# Your instructions
Reproduce all of the data exactly. Images are not to appear in the reply.

# Available data
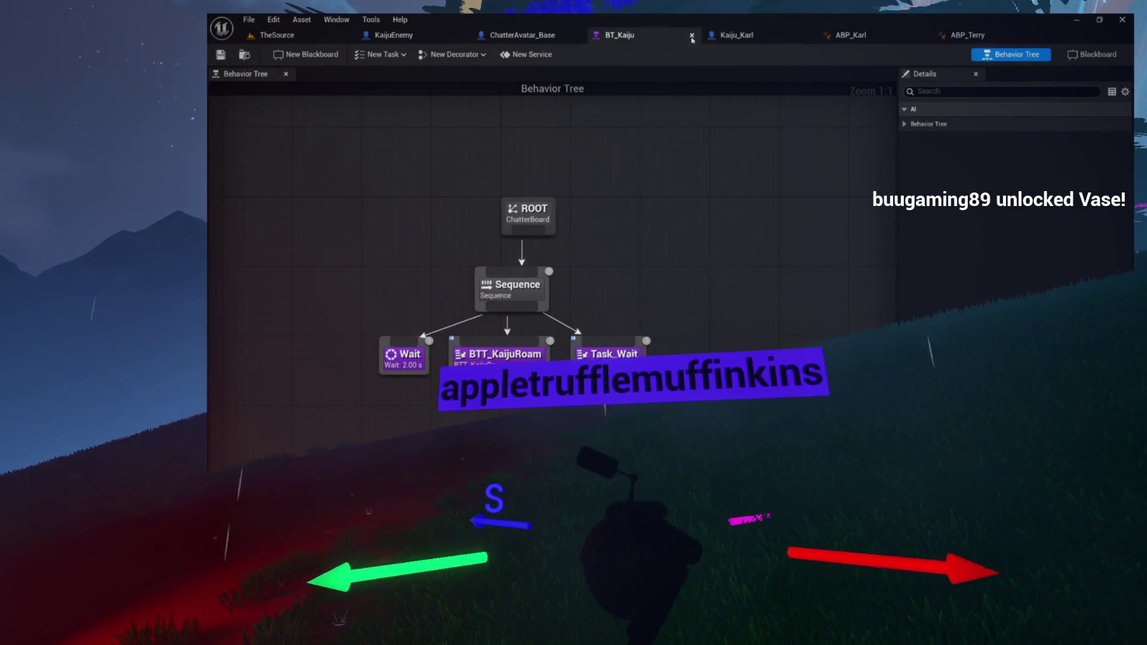
{"action": "left_click", "coordinate": [692, 35]}
{"action": "left_click", "coordinate": [692, 35]}
{"action": "left_click", "coordinate": [692, 36]}
{"action": "left_click", "coordinate": [692, 35]}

# Solved exercise
{"action": "left_click", "coordinate": [692, 35]}
{"action": "left_click", "coordinate": [692, 35]}
{"action": "left_click", "coordinate": [692, 36]}
{"action": "left_click", "coordinate": [692, 35]}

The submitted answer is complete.